My review samples of Genelec’s G Three powered loudspeaker came with a little hand-sized green and tan cardboard card featuring a poem in bold black letters dated 1898:
At the cottage window a little bird sang. And the light of the window did flicker. And look. The roof up it sprang and the cottage became a house bigger. Look. Into a world the cottage grew and the vast and wide too and filled with song was the air and like new was the sun’s flare.
Below this boldly printed poem, in a smaller, finer font, it said, “Thank you for choosing Genelec. With this poem by Eino Leino (the national poet of Finland) we wish you broadening horizons and new shades of sound.”

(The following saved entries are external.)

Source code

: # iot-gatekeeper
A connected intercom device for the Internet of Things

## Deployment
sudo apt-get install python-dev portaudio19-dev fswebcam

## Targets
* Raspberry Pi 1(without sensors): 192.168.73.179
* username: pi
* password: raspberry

I was impressed that a globally respected manufacturer of professional-grade active loudspeakers chose not to loudly declare their obsession with accuracy, science, and measurements, choosing instead to present a poem by a 19th-century Romantic poet.
Backstory
According to Wikipedia,1 “Genelec Oy is a manufacturer of active loudspeaker systems based in Iisalmi, Finland. It designs and produces products especially for professional studio recording, mixing and mastering applications, broadcast, and movie production. The company was co-founded by the late Ilpo Martikainen (1947-2017) and Topi Partanen in 1978.”
If you’ve ever been to a fancy recording studio and stood near one of Genelec’s big, tri-amped, 469lb 1035 studio monitors, you already know that Genelec makes some serious, fierce-looking, military-grade monitoring speakers. They are all active.